At first it just doesn’t feel the same. Then comes the pain, followed by the realization that it’s over. Soon, you’re singing the oldie from the Carpenters, Goodbye to Love.

Too many marriages in the United States end in divorce, and many of those who stay together aren’t happy. The burning question is this. What are you and your spouse going to do to make sure you stay together and are happy?

After we’d been married five years, my wife and I came to a point where life was hard. We didn’t have enough money to pay the bills. She was stuck at home with a toddler and an infant. She noticed that I invested a lot more time, energy, and thought in my work than I gave to our marriage. We were both dissatisfied and unhappy. We weren’t getting enough sleep.
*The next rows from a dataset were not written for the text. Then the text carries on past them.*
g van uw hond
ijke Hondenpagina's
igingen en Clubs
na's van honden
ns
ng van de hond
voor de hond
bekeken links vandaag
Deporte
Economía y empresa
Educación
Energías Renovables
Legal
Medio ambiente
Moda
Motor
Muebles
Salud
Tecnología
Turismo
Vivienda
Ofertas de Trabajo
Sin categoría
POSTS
Stress was high. We got angry easily, and didn’t laugh much. We also discovered that men and women speak different languages. She was too emotional, and I was too insensitive.

One day, I came home from work and my wife met me in the kitchen. Without hesitation, she blurted out, “Are we ever going to be happy again? Will our marriage ever be good again?”

I told her, “I think so, sweetheart. I’m not sure, but I think so.”

It would have been easy to throw in the towel and call it quits. Just as easy to start blaming, accusing, and getting angry with each other. Or maybe even look elsewhere for love and affection, and have an affair.

But we didn’t do that. Instead, we decided to do our best to be kind to each other, treat each other right, and see what happened.

Eventually, the joy did return. We got through that dark time, and we’re glad we did. But we needed to help each other through the process.